Member of the KwaZulu-Natal Provincial Legislature
- In office 21 May 2014 – 7 May 2019

Member of the National Assembly of South Africa
- In office 6 May 2009 – 6 May 2014
- Constituency: KwaZulu-Natal

Personal details
- Born: Zwelifile Christopher Ntuli 2 January 1954
- Died: 2 February 2021 (aged 67)
- Party: African National Congress (Until 2021; his death)
- Profession: Politician

= Zwelifile Ntuli =

South African politician (1954–2021)

Zwelifile Christopher Ntuli (2 January 1954 – 2 February 2021) was a South African politician and member of the African National Congress who served as a member of the National Assembly of South Africa from 2009 until his election to the KwaZulu-Natal Provincial Legislature in 2014. Ntuli left the legislature at the 2019 election.

==Political career==
Ntuli was a leader of the South Durban region of the African National Congress.
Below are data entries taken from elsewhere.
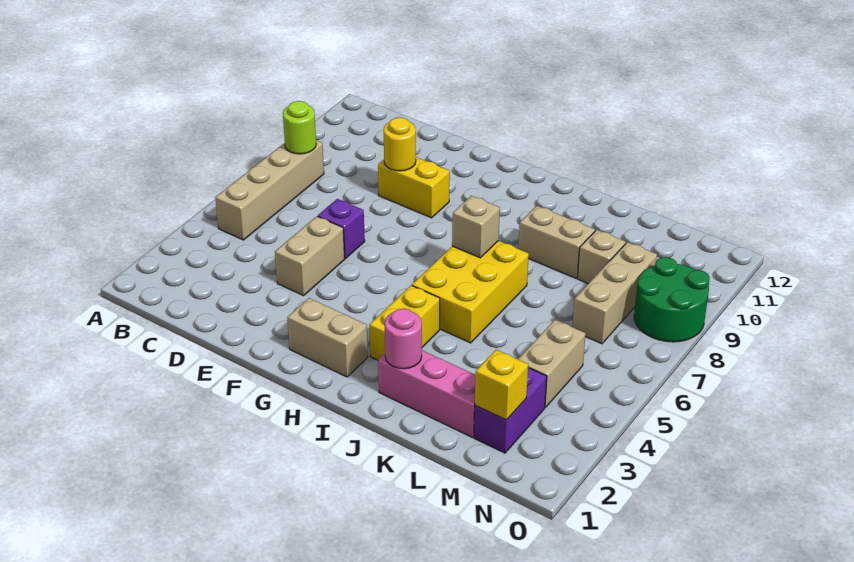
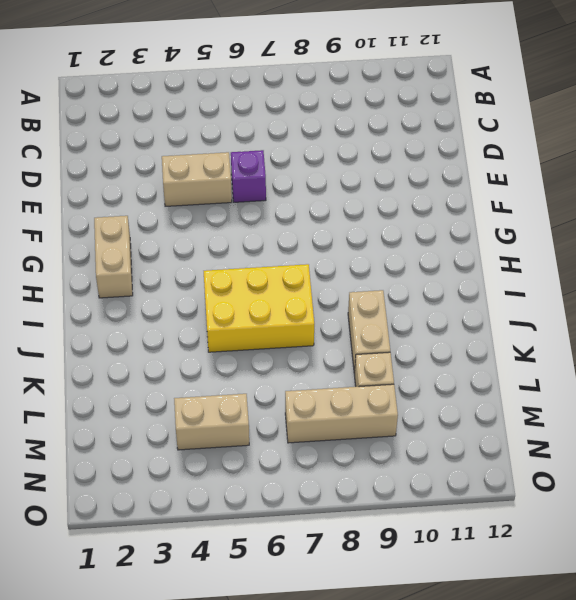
none -> tan 1x4 brick [215,140,324,240]
none -> yellow 1x2 brick [378,157,450,218]
none -> yellow 1x2 brick [369,285,440,360]

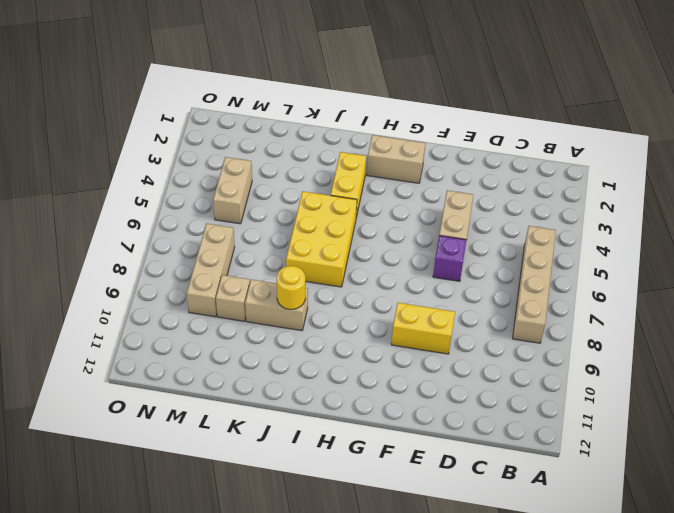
yellow 1x1 round brick [277,266,305,309] -> yellow 1x1 round brick moved to [384,117,416,171]
none -> pink 1x3 brick [378,350,475,437]
none -> purple 1x2 brick [474,367,547,453]
none -> green 2x2 round brick [634,257,710,342]

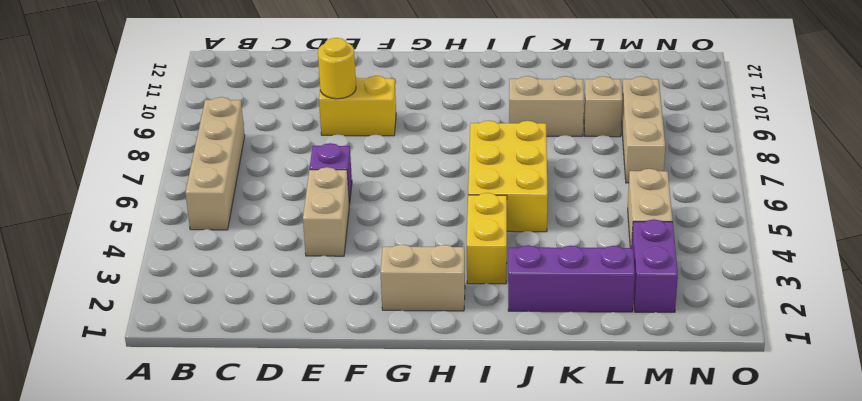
purple 1x3 brick [508,245,635,312] -> pink 1x3 brick [378,350,475,437]
none -> green 2x2 round brick [634,257,710,342]
none -> lime 1x1 round brick [283,101,316,154]
none -> tan 1x1 brick [452,196,500,258]

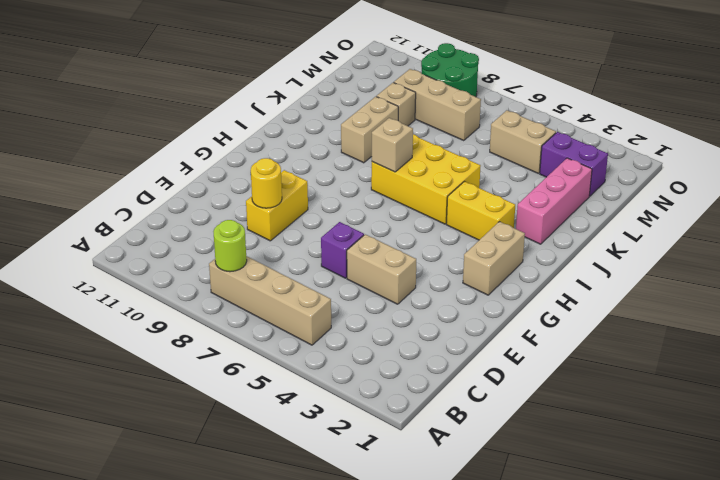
none -> pink 1x1 round brick [385,309,422,369]
none -> yellow 1x1 brick [475,350,528,420]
He played a crucial role in ensuring the presence of the ANC in rural communities in KwaZulu-Natal and building relations with traditional leaders.

Ntuli stood for election to the South African National Assembly in the 2009 general elections as a candidate on the ANC's list of parliamentary candidates from KwaZulu-Natal and was elected and sworn in on 6 May 2009. He was a member of the Portfolio Committee on Economic Development during his tenure in parliament.

Ntuli stood for election to the KwaZulu-Natal Provincial Legislature in the 2014 provincial election as 44th on the ANC's provincial list. He was elected as the ANC won 52 seats in the legislature at the election.

Ntuli did not stand for re-election in 2019 and left the provincial legislature on 7 May 2019.

==Death==
Ntuli died from COVID-19 on 2 February 2021, during the COVID-19 pandemic in South Africa.